▶ [WHAT TO WORK ON] Please return the data that follows precisely as written, but without the images.

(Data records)
==*==
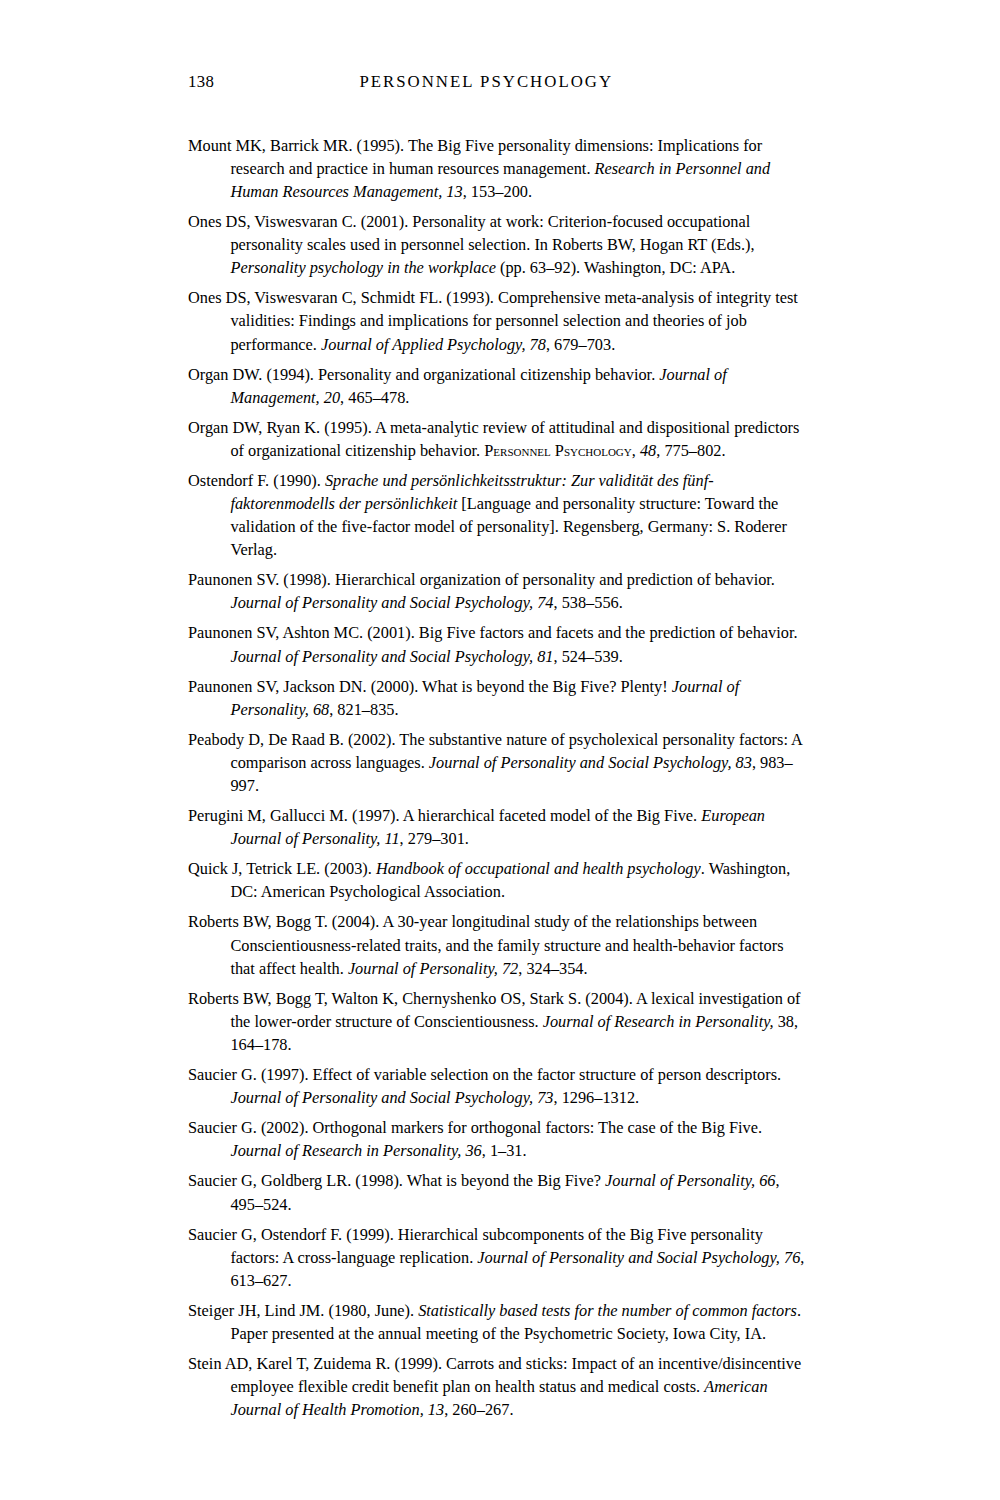138
PERSONNEL PSYCHOLOGY
Mount MK, Barrick MR. (1995). The Big Five personality dimensions: Implications for research and practice in human resources management. Research in Personnel and Human Resources Management, 13, 153–200.
Ones DS, Viswesvaran C. (2001). Personality at work: Criterion-focused occupational personality scales used in personnel selection. In Roberts BW, Hogan RT (Eds.), Personality psychology in the workplace (pp. 63–92). Washington, DC: APA.
Ones DS, Viswesvaran C, Schmidt FL. (1993). Comprehensive meta-analysis of integrity test validities: Findings and implications for personnel selection and theories of job performance. Journal of Applied Psychology, 78, 679–703.
Organ DW. (1994). Personality and organizational citizenship behavior. Journal of Management, 20, 465–478.
Organ DW, Ryan K. (1995). A meta-analytic review of attitudinal and dispositional predictors of organizational citizenship behavior. Personnel Psychology, 48, 775–802.
Ostendorf F. (1990). Sprache und persönlichkeitsstruktur: Zur validität des fünf-faktorenmodells der persönlichkeit [Language and personality structure: Toward the validation of the five-factor model of personality]. Regensberg, Germany: S. Roderer Verlag.
Paunonen SV. (1998). Hierarchical organization of personality and prediction of behavior. Journal of Personality and Social Psychology, 74, 538–556.
Paunonen SV, Ashton MC. (2001). Big Five factors and facets and the prediction of behavior. Journal of Personality and Social Psychology, 81, 524–539.
Paunonen SV, Jackson DN. (2000). What is beyond the Big Five? Plenty! Journal of Personality, 68, 821–835.
Peabody D, De Raad B. (2002). The substantive nature of psycholexical personality factors: A comparison across languages. Journal of Personality and Social Psychology, 83, 983–997.
Perugini M, Gallucci M. (1997). A hierarchical faceted model of the Big Five. European Journal of Personality, 11, 279–301.
Quick J, Tetrick LE. (2003). Handbook of occupational and health psychology. Washington, DC: American Psychological Association.
Roberts BW, Bogg T. (2004). A 30-year longitudinal study of the relationships between Conscientiousness-related traits, and the family structure and health-behavior factors that affect health. Journal of Personality, 72, 324–354.
Roberts BW, Bogg T, Walton K, Chernyshenko OS, Stark S. (2004). A lexical investigation of the lower-order structure of Conscientiousness. Journal of Research in Personality, 38, 164–178.
Saucier G. (1997). Effect of variable selection on the factor structure of person descriptors. Journal of Personality and Social Psychology, 73, 1296–1312.
Saucier G. (2002). Orthogonal markers for orthogonal factors: The case of the Big Five. Journal of Research in Personality, 36, 1–31.
Saucier G, Goldberg LR. (1998). What is beyond the Big Five? Journal of Personality, 66, 495–524.
Saucier G, Ostendorf F. (1999). Hierarchical subcomponents of the Big Five personality factors: A cross-language replication. Journal of Personality and Social Psychology, 76, 613–627.
Steiger JH, Lind JM. (1980, June). Statistically based tests for the number of common factors. Paper presented at the annual meeting of the Psychometric Society, Iowa City, IA.
Stein AD, Karel T, Zuidema R. (1999). Carrots and sticks: Impact of an incentive/disincentive employee flexible credit benefit plan on health status and medical costs. American Journal of Health Promotion, 13, 260–267.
==*==
▶ [EXERCISE ANSWER]
138
PERSONNEL PSYCHOLOGY
Mount MK, Barrick MR. (1995). The Big Five personality dimensions: Implications for research and practice in human resources management. Research in Personnel and Human Resources Management, 13, 153–200.
Ones DS, Viswesvaran C. (2001). Personality at work: Criterion-focused occupational personality scales used in personnel selection. In Roberts BW, Hogan RT (Eds.), Personality psychology in the workplace (pp. 63–92). Washington, DC: APA.
Ones DS, Viswesvaran C, Schmidt FL. (1993). Comprehensive meta-analysis of integrity test validities: Findings and implications for personnel selection and theories of job performance. Journal of Applied Psychology, 78, 679–703.
Organ DW. (1994). Personality and organizational citizenship behavior. Journal of Management, 20, 465–478.
Organ DW, Ryan K. (1995). A meta-analytic review of attitudinal and dispositional predictors of organizational citizenship behavior. Personnel Psychology, 48, 775–802.
Ostendorf F. (1990). Sprache und persönlichkeitsstruktur: Zur validität des fünf-faktorenmodells der persönlichkeit [Language and personality structure: Toward the validation of the five-factor model of personality]. Regensberg, Germany: S. Roderer Verlag.
Paunonen SV. (1998). Hierarchical organization of personality and prediction of behavior. Journal of Personality and Social Psychology, 74, 538–556.
Paunonen SV, Ashton MC. (2001). Big Five factors and facets and the prediction of behavior. Journal of Personality and Social Psychology, 81, 524–539.
Paunonen SV, Jackson DN. (2000). What is beyond the Big Five? Plenty! Journal of Personality, 68, 821–835.
Peabody D, De Raad B. (2002). The substantive nature of psycholexical personality factors: A comparison across languages. Journal of Personality and Social Psychology, 83, 983–997.
Perugini M, Gallucci M. (1997). A hierarchical faceted model of the Big Five. European Journal of Personality, 11, 279–301.
Quick J, Tetrick LE. (2003). Handbook of occupational and health psychology. Washington, DC: American Psychological Association.
Roberts BW, Bogg T. (2004). A 30-year longitudinal study of the relationships between Conscientiousness-related traits, and the family structure and health-behavior factors that affect health. Journal of Personality, 72, 324–354.
Roberts BW, Bogg T, Walton K, Chernyshenko OS, Stark S. (2004). A lexical investigation of the lower-order structure of Conscientiousness. Journal of Research in Personality, 38, 164–178.
Saucier G. (1997). Effect of variable selection on the factor structure of person descriptors. Journal of Personality and Social Psychology, 73, 1296–1312.
Saucier G. (2002). Orthogonal markers for orthogonal factors: The case of the Big Five. Journal of Research in Personality, 36, 1–31.
Saucier G, Goldberg LR. (1998). What is beyond the Big Five? Journal of Personality, 66, 495–524.
Saucier G, Ostendorf F. (1999). Hierarchical subcomponents of the Big Five personality factors: A cross-language replication. Journal of Personality and Social Psychology, 76, 613–627.
Steiger JH, Lind JM. (1980, June). Statistically based tests for the number of common factors. Paper presented at the annual meeting of the Psychometric Society, Iowa City, IA.
Stein AD, Karel T, Zuidema R. (1999). Carrots and sticks: Impact of an incentive/disincentive employee flexible credit benefit plan on health status and medical costs. American Journal of Health Promotion, 13, 260–267.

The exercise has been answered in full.